» The input:
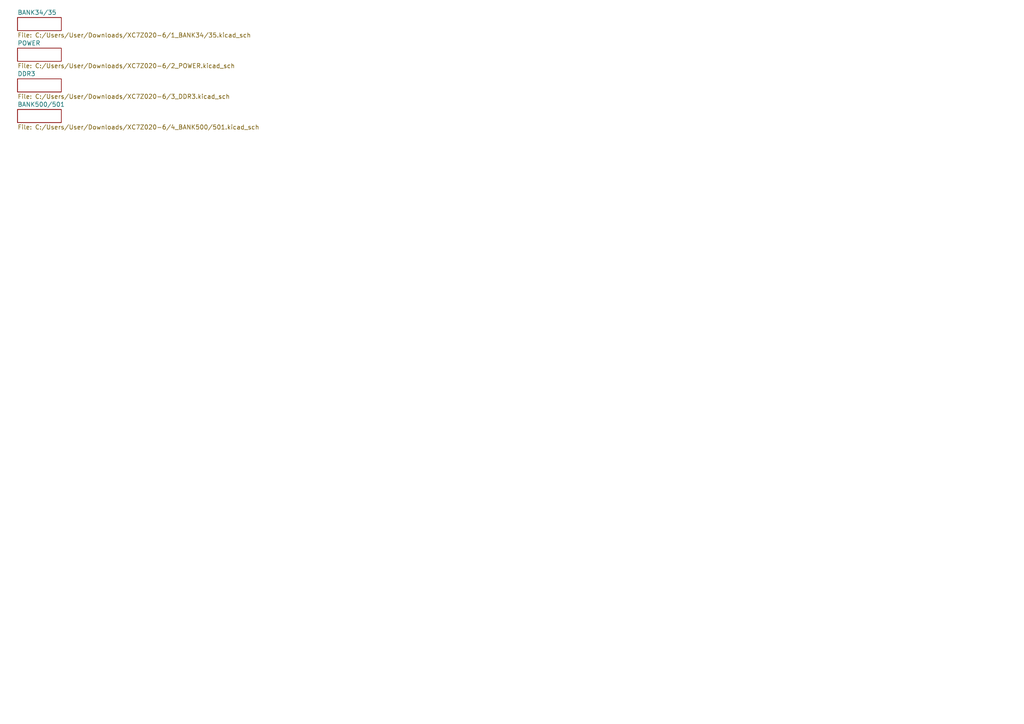
<source format=kicad_sch>
(kicad_sch
	(version 20231120)
	(generator "eeschema")
	(generator_version "8.0")
	(uuid "2cb711d8-2bac-4134-8e97-89e4c5dae062")
	(paper "A4")
	(lib_symbols)
	(sheet
		(at 5.08 13.97)
		(size 12.7 3.81)
		(fields_autoplaced yes)
		(stroke
			(width 0)
			(type solid)
		)
		(fill
			(color 0 0 0 0.0000)
		)
		(uuid "0c3ceeb5-4419-424e-b95f-dc4d2fea73fc")
		(property "Sheetname" "POWER"
			(at 5.08 13.2584 0)
			(effects
				(font
					(size 1.27 1.27)
				)
				(justify left bottom)
			)
		)
		(property "Sheetfile" "C:/Users/User/Downloads/XC7Z020-6/2_POWER.kicad_sch"
			(at 5.08 18.3646 0)
			(effects
				(font
					(size 1.27 1.27)
				)
				(justify left top)
			)
		)
		(instances
			(project "ProDocument_ZYNQ7020_V1_2024-04-10"
				(path "/2cb711d8-2bac-4134-8e97-89e4c5dae062"
					(page "3")
				)
			)
		)
	)
	(sheet
		(at 5.08 5.08)
		(size 12.7 3.81)
		(fields_autoplaced yes)
		(stroke
			(width 0)
			(type solid)
		)
		(fill
			(color 0 0 0 0.0000)
		)
		(uuid "2ca07063-57e4-45d3-bd6b-465bbb6c58e4")
		(property "Sheetname" "BANK34/35"
			(at 5.08 4.3684 0)
			(effects
				(font
					(size 1.27 1.27)
				)
				(justify left bottom)
			)
		)
		(property "Sheetfile" "C:/Users/User/Downloads/XC7Z020-6/1_BANK34{slash}35.kicad_sch"
			(at 5.08 9.4746 0)
			(effects
				(font
					(size 1.27 1.27)
				)
				(justify left top)
			)
		)
		(instances
			(project "ProDocument_ZYNQ7020_V1_2024-04-10"
				(path "/2cb711d8-2bac-4134-8e97-89e4c5dae062"
					(page "2")
				)
			)
		)
	)
	(sheet
		(at 5.08 22.86)
		(size 12.7 3.81)
		(fields_autoplaced yes)
		(stroke
			(width 0)
			(type solid)
		)
		(fill
			(color 0 0 0 0.0000)
		)
		(uuid "6df107da-e740-419d-8fdb-99bb491a6ad1")
		(property "Sheetname" "DDR3"
			(at 5.08 22.1484 0)
			(effects
				(font
					(size 1.27 1.27)
				)
				(justify left bottom)
			)
		)
		(property "Sheetfile" "C:/Users/User/Downloads/XC7Z020-6/3_DDR3.kicad_sch"
			(at 5.08 27.2546 0)
			(effects
				(font
					(size 1.27 1.27)
				)
				(justify left top)
			)
		)
		(instances
			(project "ProDocument_ZYNQ7020_V1_2024-04-10"
				(path "/2cb711d8-2bac-4134-8e97-89e4c5dae062"
					(page "4")
				)
			)
		)
	)
	(sheet
		(at 5.08 31.75)
		(size 12.7 3.81)
		(fields_autoplaced yes)
		(stroke
			(width 0)
			(type solid)
		)
		(fill
			(color 0 0 0 0.0000)
		)
		(uuid "7b042c10-43e0-40d8-883b-042bab87adcf")
		(property "Sheetname" "BANK500/501"
			(at 5.08 31.0384 0)
			(effects
				(font
					(size 1.27 1.27)
				)
				(justify left bottom)
			)
		)
		(property "Sheetfile" "C:/Users/User/Downloads/XC7Z020-6/4_BANK500{slash}501.kicad_sch"
			(at 5.08 36.1446 0)
			(effects
				(font
					(size 1.27 1.27)
				)
				(justify left top)
			)
		)
		(instances
			(project "ProDocument_ZYNQ7020_V1_2024-04-10"
				(path "/2cb711d8-2bac-4134-8e97-89e4c5dae062"
					(page "5")
				)
			)
		)
	)
	(sheet_instances
		(path "/"
			(page "1")
		)
	)
)
</source>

» Directions: In your copy, the listing above should appear word for word, with no images.

» Reply to the exercise:
<source format=kicad_sch>
(kicad_sch
	(version 20231120)
	(generator "eeschema")
	(generator_version "8.0")
	(uuid "2cb711d8-2bac-4134-8e97-89e4c5dae062")
	(paper "A4")
	(lib_symbols)
	(sheet
		(at 5.08 13.97)
		(size 12.7 3.81)
		(fields_autoplaced yes)
		(stroke
			(width 0)
			(type solid)
		)
		(fill
			(color 0 0 0 0.0000)
		)
		(uuid "0c3ceeb5-4419-424e-b95f-dc4d2fea73fc")
		(property "Sheetname" "POWER"
			(at 5.08 13.2584 0)
			(effects
				(font
					(size 1.27 1.27)
				)
				(justify left bottom)
			)
		)
		(property "Sheetfile" "C:/Users/User/Downloads/XC7Z020-6/2_POWER.kicad_sch"
			(at 5.08 18.3646 0)
			(effects
				(font
					(size 1.27 1.27)
				)
				(justify left top)
			)
		)
		(instances
			(project "ProDocument_ZYNQ7020_V1_2024-04-10"
				(path "/2cb711d8-2bac-4134-8e97-89e4c5dae062"
					(page "3")
				)
			)
		)
	)
	(sheet
		(at 5.08 5.08)
		(size 12.7 3.81)
		(fields_autoplaced yes)
		(stroke
			(width 0)
			(type solid)
		)
		(fill
			(color 0 0 0 0.0000)
		)
		(uuid "2ca07063-57e4-45d3-bd6b-465bbb6c58e4")
		(property "Sheetname" "BANK34/35"
			(at 5.08 4.3684 0)
			(effects
				(font
					(size 1.27 1.27)
				)
				(justify left bottom)
			)
		)
		(property "Sheetfile" "C:/Users/User/Downloads/XC7Z020-6/1_BANK34{slash}35.kicad_sch"
			(at 5.08 9.4746 0)
			(effects
				(font
					(size 1.27 1.27)
				)
				(justify left top)
			)
		)
		(instances
			(project "ProDocument_ZYNQ7020_V1_2024-04-10"
				(path "/2cb711d8-2bac-4134-8e97-89e4c5dae062"
					(page "2")
				)
			)
		)
	)
	(sheet
		(at 5.08 22.86)
		(size 12.7 3.81)
		(fields_autoplaced yes)
		(stroke
			(width 0)
			(type solid)
		)
		(fill
			(color 0 0 0 0.0000)
		)
		(uuid "6df107da-e740-419d-8fdb-99bb491a6ad1")
		(property "Sheetname" "DDR3"
			(at 5.08 22.1484 0)
			(effects
				(font
					(size 1.27 1.27)
				)
				(justify left bottom)
			)
		)
		(property "Sheetfile" "C:/Users/User/Downloads/XC7Z020-6/3_DDR3.kicad_sch"
			(at 5.08 27.2546 0)
			(effects
				(font
					(size 1.27 1.27)
				)
				(justify left top)
			)
		)
		(instances
			(project "ProDocument_ZYNQ7020_V1_2024-04-10"
				(path "/2cb711d8-2bac-4134-8e97-89e4c5dae062"
					(page "4")
				)
			)
		)
	)
	(sheet
		(at 5.08 31.75)
		(size 12.7 3.81)
		(fields_autoplaced yes)
		(stroke
			(width 0)
			(type solid)
		)
		(fill
			(color 0 0 0 0.0000)
		)
		(uuid "7b042c10-43e0-40d8-883b-042bab87adcf")
		(property "Sheetname" "BANK500/501"
			(at 5.08 31.0384 0)
			(effects
				(font
					(size 1.27 1.27)
				)
				(justify left bottom)
			)
		)
		(property "Sheetfile" "C:/Users/User/Downloads/XC7Z020-6/4_BANK500{slash}501.kicad_sch"
			(at 5.08 36.1446 0)
			(effects
				(font
					(size 1.27 1.27)
				)
				(justify left top)
			)
		)
		(instances
			(project "ProDocument_ZYNQ7020_V1_2024-04-10"
				(path "/2cb711d8-2bac-4134-8e97-89e4c5dae062"
					(page "5")
				)
			)
		)
	)
	(sheet_instances
		(path "/"
			(page "1")
		)
	)
)
</source>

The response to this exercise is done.